Recent Tony Award winner Kenny Leon directs, but you get the feeling that he may have been spread a little thin, with his attention likely being paid more to the other running show he's also directing, "Raisin In the Sun," which won him the coveted Tony Award for directing a couple of weeks ago. "Holler If Ya Hear Me," a stated longtime passion project for Leon, strangely lacks real vision, and I wonder if it's because, in part, prior to "Holler," Leon directed 7 Broadway shows - all of them plays. The musical is an entirely different animal, with even more moving parts, so to speak. A director really has to have a handle on all the different aspects of production - especially those not found in straight plays - specifically music, dance, and book - to excel with a show like this one. 

Also Wayne Cilento's choreography and staging is lacking, which there really is no excuse for, given that Cilento is a veteran, having had a long career on the so-called Great White Way, originally as a performer and eventually as a choreographer. 

The cast often seems to be directing themselves, and so while individual performances might be good, there's a lack of cohesion via a firm directorial hand, holding it all together, as they sometimes seem to be meandering to lines, or gathering in stylized clumps. Smart staging and inspiring choreography could have gone a long way toward providing some much needed variety, in what often feels like dull repetition and monotony.

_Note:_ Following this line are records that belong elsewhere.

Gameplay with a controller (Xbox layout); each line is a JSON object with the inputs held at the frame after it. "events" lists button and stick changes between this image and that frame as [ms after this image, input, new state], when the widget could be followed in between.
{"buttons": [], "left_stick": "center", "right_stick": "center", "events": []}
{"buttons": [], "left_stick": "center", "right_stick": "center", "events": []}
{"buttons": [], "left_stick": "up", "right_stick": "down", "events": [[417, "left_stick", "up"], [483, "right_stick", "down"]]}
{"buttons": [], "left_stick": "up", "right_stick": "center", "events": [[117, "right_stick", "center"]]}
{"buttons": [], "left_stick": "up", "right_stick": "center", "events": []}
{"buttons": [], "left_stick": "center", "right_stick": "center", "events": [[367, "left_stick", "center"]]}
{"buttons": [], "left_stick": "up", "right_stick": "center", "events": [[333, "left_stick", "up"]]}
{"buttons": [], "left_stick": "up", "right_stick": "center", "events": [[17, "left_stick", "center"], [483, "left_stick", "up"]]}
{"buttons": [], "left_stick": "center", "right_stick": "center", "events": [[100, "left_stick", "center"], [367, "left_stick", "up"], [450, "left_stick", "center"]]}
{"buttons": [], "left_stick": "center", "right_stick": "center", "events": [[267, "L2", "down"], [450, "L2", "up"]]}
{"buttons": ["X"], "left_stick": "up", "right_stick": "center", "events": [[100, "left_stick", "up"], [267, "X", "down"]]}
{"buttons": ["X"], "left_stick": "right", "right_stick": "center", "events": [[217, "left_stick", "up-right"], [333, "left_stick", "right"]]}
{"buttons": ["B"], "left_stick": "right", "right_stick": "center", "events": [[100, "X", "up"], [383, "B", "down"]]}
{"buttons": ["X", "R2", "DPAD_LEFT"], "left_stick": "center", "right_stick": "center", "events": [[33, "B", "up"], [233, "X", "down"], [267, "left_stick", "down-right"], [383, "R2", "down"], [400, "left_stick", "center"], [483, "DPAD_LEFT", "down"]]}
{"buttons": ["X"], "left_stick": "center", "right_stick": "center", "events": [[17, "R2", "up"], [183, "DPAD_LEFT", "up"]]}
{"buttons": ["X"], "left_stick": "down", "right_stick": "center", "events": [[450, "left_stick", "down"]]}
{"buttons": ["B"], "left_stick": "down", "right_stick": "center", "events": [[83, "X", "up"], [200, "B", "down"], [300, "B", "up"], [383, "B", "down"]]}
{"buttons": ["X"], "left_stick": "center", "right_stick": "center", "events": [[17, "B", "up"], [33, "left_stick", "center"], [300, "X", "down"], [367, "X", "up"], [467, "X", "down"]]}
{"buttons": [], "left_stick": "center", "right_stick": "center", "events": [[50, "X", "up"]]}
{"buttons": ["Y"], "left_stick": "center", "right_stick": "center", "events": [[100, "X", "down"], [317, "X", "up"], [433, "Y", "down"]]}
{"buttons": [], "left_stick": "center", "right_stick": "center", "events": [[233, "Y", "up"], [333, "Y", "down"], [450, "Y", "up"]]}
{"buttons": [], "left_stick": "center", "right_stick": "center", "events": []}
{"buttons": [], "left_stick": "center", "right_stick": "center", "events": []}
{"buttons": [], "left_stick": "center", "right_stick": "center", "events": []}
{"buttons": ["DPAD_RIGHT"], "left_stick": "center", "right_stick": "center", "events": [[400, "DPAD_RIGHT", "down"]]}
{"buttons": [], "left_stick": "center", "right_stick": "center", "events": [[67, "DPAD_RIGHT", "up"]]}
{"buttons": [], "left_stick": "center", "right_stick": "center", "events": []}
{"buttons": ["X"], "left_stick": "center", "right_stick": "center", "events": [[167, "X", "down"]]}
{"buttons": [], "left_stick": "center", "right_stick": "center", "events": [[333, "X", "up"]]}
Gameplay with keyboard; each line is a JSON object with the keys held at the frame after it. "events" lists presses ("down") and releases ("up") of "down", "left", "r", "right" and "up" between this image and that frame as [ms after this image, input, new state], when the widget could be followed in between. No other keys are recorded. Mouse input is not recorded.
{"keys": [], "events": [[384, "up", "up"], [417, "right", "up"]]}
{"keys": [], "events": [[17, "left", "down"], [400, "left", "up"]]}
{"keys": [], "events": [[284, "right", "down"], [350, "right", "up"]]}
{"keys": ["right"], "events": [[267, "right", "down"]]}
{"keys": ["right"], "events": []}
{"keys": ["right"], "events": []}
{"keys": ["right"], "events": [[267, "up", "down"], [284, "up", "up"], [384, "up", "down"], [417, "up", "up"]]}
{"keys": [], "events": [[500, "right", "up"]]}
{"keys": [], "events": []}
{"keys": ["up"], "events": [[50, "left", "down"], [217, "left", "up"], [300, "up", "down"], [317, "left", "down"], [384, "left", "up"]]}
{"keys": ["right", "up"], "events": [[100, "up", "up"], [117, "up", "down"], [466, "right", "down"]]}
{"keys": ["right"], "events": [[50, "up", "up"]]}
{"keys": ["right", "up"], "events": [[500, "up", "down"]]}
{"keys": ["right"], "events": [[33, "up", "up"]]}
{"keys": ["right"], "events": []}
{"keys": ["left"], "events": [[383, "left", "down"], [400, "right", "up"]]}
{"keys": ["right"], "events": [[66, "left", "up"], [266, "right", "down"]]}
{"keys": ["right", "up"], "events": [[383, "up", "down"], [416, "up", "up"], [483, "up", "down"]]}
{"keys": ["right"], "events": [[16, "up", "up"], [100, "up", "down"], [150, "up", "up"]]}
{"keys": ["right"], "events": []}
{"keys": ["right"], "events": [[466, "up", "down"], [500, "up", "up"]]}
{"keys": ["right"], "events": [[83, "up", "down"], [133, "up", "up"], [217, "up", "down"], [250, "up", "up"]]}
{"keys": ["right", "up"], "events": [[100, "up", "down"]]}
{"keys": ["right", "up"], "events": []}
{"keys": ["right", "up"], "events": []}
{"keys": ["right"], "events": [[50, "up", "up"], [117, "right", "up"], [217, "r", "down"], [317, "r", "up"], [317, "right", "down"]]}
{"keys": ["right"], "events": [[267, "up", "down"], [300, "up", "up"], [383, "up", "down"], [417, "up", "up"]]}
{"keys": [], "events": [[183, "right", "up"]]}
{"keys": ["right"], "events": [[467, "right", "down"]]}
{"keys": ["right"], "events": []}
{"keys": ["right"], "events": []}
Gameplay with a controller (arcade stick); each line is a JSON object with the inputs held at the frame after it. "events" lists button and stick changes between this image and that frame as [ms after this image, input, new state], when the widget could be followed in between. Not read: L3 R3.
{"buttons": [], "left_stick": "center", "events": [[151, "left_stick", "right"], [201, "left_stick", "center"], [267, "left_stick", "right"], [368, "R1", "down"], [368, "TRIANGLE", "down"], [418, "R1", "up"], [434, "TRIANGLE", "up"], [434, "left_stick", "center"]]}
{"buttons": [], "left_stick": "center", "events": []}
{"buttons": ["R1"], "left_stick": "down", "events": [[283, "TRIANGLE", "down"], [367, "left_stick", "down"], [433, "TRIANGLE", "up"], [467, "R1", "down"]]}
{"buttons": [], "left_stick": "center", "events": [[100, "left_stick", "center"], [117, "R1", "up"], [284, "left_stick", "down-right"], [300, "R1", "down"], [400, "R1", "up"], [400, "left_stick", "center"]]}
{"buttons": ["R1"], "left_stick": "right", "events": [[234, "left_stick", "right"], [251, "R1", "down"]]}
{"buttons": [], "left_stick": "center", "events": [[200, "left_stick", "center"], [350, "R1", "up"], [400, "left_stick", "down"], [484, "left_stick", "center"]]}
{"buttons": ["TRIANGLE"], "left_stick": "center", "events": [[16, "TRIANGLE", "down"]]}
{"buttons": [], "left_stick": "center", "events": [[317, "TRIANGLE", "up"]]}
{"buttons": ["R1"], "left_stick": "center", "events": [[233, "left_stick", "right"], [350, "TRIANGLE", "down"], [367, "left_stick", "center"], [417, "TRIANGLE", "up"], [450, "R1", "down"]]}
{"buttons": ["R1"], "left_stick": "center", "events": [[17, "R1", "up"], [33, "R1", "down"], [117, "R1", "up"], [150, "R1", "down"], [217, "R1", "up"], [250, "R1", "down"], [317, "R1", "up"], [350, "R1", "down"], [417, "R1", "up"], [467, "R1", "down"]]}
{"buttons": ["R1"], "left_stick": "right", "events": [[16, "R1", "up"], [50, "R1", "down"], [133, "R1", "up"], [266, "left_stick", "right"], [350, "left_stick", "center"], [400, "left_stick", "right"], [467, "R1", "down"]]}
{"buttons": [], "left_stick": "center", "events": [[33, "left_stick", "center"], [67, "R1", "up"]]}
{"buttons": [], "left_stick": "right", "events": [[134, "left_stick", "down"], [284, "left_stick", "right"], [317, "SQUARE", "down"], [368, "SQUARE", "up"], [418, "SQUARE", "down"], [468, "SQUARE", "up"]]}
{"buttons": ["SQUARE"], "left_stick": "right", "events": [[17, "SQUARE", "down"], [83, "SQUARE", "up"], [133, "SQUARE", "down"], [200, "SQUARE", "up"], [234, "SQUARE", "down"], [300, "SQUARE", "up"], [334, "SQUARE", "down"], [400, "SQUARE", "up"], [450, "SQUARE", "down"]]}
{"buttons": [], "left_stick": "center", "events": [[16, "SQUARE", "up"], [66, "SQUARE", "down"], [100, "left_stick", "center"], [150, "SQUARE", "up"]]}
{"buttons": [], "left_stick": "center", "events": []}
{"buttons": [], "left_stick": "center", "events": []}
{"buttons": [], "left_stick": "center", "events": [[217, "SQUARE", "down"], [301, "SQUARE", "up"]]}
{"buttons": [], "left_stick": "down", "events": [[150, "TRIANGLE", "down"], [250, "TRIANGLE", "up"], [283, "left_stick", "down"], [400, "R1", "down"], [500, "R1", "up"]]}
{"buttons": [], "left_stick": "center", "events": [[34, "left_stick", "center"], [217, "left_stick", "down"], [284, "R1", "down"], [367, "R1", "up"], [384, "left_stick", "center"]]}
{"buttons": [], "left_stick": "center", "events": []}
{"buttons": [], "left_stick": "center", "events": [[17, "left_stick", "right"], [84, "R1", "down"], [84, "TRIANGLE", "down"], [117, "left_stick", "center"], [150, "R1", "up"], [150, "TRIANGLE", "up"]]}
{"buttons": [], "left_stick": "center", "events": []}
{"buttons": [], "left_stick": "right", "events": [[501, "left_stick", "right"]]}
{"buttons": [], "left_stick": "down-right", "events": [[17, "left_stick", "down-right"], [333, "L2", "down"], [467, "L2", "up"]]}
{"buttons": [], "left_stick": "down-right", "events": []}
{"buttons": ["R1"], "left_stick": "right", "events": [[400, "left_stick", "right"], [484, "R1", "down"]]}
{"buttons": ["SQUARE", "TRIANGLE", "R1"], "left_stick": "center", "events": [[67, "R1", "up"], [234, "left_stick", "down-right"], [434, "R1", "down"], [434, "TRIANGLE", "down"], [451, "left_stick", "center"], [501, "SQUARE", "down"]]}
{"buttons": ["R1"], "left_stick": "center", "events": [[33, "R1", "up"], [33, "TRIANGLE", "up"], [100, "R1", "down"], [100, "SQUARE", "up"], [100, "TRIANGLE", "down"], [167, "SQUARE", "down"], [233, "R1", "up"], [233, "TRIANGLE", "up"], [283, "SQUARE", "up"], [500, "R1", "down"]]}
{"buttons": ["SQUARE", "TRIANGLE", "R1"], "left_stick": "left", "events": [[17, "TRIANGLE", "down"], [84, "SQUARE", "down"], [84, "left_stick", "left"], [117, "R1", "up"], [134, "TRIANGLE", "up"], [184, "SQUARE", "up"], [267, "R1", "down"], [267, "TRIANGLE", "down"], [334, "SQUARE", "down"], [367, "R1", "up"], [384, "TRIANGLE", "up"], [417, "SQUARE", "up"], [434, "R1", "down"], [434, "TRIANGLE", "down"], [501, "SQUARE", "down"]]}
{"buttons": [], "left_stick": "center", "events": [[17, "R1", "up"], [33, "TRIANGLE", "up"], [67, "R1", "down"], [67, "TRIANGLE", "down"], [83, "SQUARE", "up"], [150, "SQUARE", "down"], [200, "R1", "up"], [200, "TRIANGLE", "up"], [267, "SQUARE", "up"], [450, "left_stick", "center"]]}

Watching this show was frustrating because I really felt like they were onto something. The simple but poignant "Thug Mansion" as performed by Griffy (Ben Thompson), Vertus (Christopher Jackson), and John (Saul Williams) really lands, and is a rare magical moment during the 2 1/2-hour running time (intermission included). And then there was the hot "Eleven o’clock" number that seemed entirely misplaced, and would've packed even more of a punch if it were better positioned within the narrative, in order to help establish the dreams of characters Benny and Griffy, in the beginning. 

Ultimately, this is a talented ensemble cast, that, even through the clunky staging, unimaginative book, and seemingly vision-less direction, is apparent, and the show's saving grace, along with the spirit in which it was conceived and made.

However, as I noted at the beginning, sitting in the theater and hearing the audience cheers and recognition of Tupac tunes performed by the cast, I realized that, despite what I see as its faults, "Holler If Ya Hear Me," does have an audience, and it could just be that I'm not one of them.